I think the challenges at the state level revolve around the fact that Wisconsin, in some ways, is a pretty traditional state in terms of its economic makeup. It’s obviously a big agricultural state. It’s a pretty big tourism state, but most of all, it is a really big manufacturing state. Any survey you look at would put Wisconsin somewhere in the top three states per capita for employment in the manufacturing sector. That is still true today despite the recession and despite a long downturn in some manufacturing sectors.
Now, our job, as advocates, often boils down to making sure policy makers understand that all of those sectors, while still very important, are not necessarily producing the jobs that they once did. Agricultural employment is pretty flat. Manufacturing employment declined steeply in Wisconsin from March of 2000, when there were about 600,000 jobs, to today, when there are about 460,000 jobs in that sector. The jobs that remain are pretty darned good because they’ve become tech-based jobs in many ways. We like to remind policy-makers that technology is leveraging our traditional sectors and creating new sectors, and it makes sense to pay attention to the new sectors in technology because those could be producing the jobs of tomorrow.
It’s much like Wayne Gretzky, the former hockey player, who once responded as to how he scores so many goals— he said, basically, “I don’t skate to where the puck is. I skate to where the puck is going to be.” We encourage policy-makers to skate to where the puck is going to be in this economy.
Q: Describe some of the legislative wins that the Wisconsin Technology Council has been involved with to foster growth and opportunity for the states technology sector?
In 2013, we advocated for creation of a state fund of funds, which is a state investment fund that would be matched with private dollars. The Governor and the legislature created a $25 million fund to be matched on a 2-to-1 basis. That’s being organized now and should be up and running very soon. That passed with huge bipartisan majorities. It wasn’t a close vote. It was 91 to 2 in the State Assembly and 29 to 3 in the State Senate.
Then in 2014, we advocated for passage of a bill that would allow the UW system to pursue classified research projects in a more facilitated way.—hat bill passed unanimously in both houses.
Going back in time, we were among those who pushed for the creation of investor tax credits in Wisconsin that remain in place today. Those took effect in 2005 and were updated in 2009, 2013, and there are some suggestions that we’ve made for improvements this year. The Governor has included some of those in his budget bill.
The creation of the Wisconsin Angel Network is a result of some advocacy work that we did. There were some changes in different business laws to help, in some cases, repeal some really old laws that discouraged investment. We helped push for some things over time that have been a part of workforce development in Wisconsin.
I would say the kinds of things we’ve pushed for fall into four main categories: investment capital, human capital, technology development, and infrastructure.
Q: How does participating in CompTIA as an alliance partner help your organization be successful?
The alliances we’ve formed with other state councils have made this experience more attractive and useful for us, in the sense that we definitely feel like we’re part of a larger network.
We know that we can turn to the folks at CompTIA and TECNA for advice and information regarding federal issues.
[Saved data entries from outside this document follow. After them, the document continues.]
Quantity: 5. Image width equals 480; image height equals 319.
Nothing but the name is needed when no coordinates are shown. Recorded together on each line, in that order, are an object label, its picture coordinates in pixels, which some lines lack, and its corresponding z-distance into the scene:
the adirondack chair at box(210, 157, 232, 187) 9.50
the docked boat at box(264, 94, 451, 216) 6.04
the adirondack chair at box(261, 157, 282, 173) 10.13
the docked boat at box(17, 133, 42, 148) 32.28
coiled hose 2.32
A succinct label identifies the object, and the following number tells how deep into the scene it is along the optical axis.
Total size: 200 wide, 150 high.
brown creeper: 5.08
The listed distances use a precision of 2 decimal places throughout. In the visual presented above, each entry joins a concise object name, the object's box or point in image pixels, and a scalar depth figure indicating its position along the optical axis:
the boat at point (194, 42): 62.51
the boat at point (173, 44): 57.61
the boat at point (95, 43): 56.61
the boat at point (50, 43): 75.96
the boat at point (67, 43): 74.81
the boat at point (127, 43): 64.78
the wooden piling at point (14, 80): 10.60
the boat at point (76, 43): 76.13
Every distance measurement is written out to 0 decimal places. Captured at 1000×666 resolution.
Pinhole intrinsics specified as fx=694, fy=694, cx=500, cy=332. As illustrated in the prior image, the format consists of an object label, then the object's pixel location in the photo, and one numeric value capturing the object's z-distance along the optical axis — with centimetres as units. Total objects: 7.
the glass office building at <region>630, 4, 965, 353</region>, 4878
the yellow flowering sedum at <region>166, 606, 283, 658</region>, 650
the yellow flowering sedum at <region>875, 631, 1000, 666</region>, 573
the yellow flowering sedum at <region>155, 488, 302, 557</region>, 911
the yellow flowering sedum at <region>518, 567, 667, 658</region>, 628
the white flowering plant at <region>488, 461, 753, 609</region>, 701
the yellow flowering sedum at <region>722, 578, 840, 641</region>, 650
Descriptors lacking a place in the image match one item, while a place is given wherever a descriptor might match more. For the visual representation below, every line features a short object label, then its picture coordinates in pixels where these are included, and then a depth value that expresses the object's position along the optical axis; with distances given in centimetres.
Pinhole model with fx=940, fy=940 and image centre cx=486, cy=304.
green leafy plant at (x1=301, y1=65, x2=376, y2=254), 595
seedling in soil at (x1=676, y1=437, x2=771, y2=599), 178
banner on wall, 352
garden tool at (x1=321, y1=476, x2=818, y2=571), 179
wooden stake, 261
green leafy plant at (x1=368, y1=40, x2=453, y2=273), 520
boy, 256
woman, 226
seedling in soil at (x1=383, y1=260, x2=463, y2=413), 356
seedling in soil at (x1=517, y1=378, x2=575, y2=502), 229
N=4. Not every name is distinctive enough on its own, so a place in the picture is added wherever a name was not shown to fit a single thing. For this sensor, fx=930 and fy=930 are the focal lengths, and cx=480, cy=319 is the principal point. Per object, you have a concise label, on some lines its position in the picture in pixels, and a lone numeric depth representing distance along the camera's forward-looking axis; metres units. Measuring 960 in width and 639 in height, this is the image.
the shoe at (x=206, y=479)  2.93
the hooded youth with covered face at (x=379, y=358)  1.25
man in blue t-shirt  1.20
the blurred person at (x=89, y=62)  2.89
We’re really good about tracking state issues, but not necessarily so at the federal level, certainly not to the depth of what CompTIA provides. I think that’s a really useful alliance for us.
I was also very happy to be part of CompTIA’s Fly-In in February. I visited 8 out of 10 of our congressional offices from Wisconsin. I think it was really good for them to hear about priorities that we collectively have and for us to hear from them as well about the kinds of things they’re dealing with in Congress.